TAITMAIL    Chatsworth: The future for stately homes that can no longer be merely visitor attractions

TAITMAIL Chatsworth: The future for stately homes that can no longer be merely visitor attractions

For as long as anyone can remember, Chatsworth House’s logo has been the imposing Palladian façade, a forbidding aspect. Not anymore. 

South Ken back on the street…

South Ken back on the street…

South Kensington’s arts and science institutions are combining to stage the fifth Great Exhibition Street Festival this summer.

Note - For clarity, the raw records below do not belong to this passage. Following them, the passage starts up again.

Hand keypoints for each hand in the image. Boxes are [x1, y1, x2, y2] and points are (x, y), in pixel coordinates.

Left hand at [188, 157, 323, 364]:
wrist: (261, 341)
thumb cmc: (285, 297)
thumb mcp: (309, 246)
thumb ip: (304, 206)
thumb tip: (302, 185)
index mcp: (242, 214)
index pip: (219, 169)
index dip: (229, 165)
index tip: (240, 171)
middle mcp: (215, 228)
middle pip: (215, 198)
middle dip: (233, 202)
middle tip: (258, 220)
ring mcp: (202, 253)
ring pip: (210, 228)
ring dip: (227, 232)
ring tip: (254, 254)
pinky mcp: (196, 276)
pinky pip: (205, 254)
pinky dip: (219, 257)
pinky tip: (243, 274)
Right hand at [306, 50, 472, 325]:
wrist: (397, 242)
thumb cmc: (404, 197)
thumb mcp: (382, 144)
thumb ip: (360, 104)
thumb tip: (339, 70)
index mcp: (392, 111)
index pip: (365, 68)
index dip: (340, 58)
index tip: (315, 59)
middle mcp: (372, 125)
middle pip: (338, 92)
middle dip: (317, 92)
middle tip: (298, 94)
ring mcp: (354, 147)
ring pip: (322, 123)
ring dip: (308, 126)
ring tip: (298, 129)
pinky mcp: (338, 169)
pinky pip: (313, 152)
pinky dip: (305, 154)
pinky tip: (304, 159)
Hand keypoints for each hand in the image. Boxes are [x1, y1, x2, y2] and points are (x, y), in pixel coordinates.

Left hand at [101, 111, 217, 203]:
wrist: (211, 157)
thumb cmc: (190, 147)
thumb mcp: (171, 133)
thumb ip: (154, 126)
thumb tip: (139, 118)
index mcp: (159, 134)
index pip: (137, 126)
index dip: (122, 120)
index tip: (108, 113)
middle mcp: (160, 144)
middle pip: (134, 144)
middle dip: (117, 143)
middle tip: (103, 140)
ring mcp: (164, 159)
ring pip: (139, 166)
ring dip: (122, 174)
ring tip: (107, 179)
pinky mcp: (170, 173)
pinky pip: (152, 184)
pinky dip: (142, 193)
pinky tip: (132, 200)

Creative exports still rising despite Brexit

Creative exports still rising despite Brexit

The UK’s creative industries' service exports have continued to rise despite Covid and Brexit, according to a new report from the Creative Industries Policy and Evidence Centre (Creative PEC) published today.

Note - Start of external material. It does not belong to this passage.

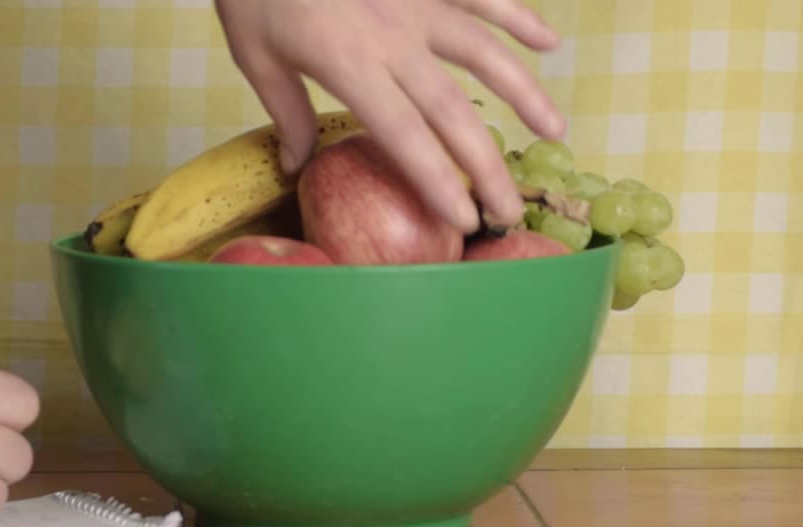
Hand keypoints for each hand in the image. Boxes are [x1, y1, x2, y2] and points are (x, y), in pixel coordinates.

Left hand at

Campbell leaves Theatre Wales after grant slashed

Campbell leaves Theatre Wales after grant slashed

Lorne Campbell is standing down as artistic director and CEO of National Theatre Wales in the middle of a restructure that follows the 100% cut in its Arts Council Wales grant.

An apolitical manifesto

The trouble with general elections is politics. They get in the way of proper policy-making, and the politicians draw up manifestos full of the kind of promises they think will appeal to the electorate – fewer foreigners jumping the NHS queues, more power for the unions, fair tax for everyone, no tax rises for anyone - while the really important stuff is left in the in-tray. Really important stuff vital in a unique way to the British economy like the arts and allied endeavours. Top of the news lists post-election will be the winners tying themselves in knots as they try to get out of those promises.


 
Nevertheless, John Kampfner and his Creative Industries Federation have got a “creative industries manifesto” out before even the main parties have, and it’s not hard to see how: it’s virtually the blueprint submission to business secretary Greg Clark’s industrial strategy submitted a few days before the election was a called, but none the worse for that. Kampfner says the creatives industries should be a priority in the election; it won’t be, but that doesn’t mean it’s not worth making the point about why it should be at every opportunity because there is another audience.
 
In a non-election situation Clark happily accepts that the creative industries have become a vital element for our future prosperity, and since this is a Brexit election Kampfner wants to make sure that the promise and the perils awaiting the arts in leaving Europe are understood and acted upon.
 
He’s made it easy for those with no time to absorb exhaustive briefs by making ten succinct points: first, the cultural industries are worth £90 billion a year, so make sure they are high on the Brexit negotiating agenda; prioritise them in a new visa system to make sure artists can still travel freely (we need foreign creatives because our education system precludes making our own); double the number of creative organisations exporting by the end of the next Parliament; introduce creative enterprise zones with special rent rates for artists and small enterprises – bizarrely, despite the enormous economic value of the creative industries those who work in them are notoriously poorly paid; make a business booster sector to encourage investment in new start enterprises; set up a creative skills commission; launch a creative careers campaign; limit the designation “outstanding” to the schools that deserve it by virtue of their creative skills teaching; make national and local arts subsidy inflation proof; maintain and increase the growth of the creative industries.
 
Not much to frighten the horses, though index-linked subsidy – sorry, “investment” – might cause some mild indigestion, but it's a manifesto that isn’t launched at the British electorate so much as the eurocracy that will be ranged on either side of the table shortly after June 8th. Calling this election is an act of political expediency, so let’s make the point about the importance of the creative industries now and then forget about it for a few weeks until this other nonsense is over, and then push as hard as possible. The creative industries won’t be a priority up to the general election, but let’s make sure they are as soon as the polls close.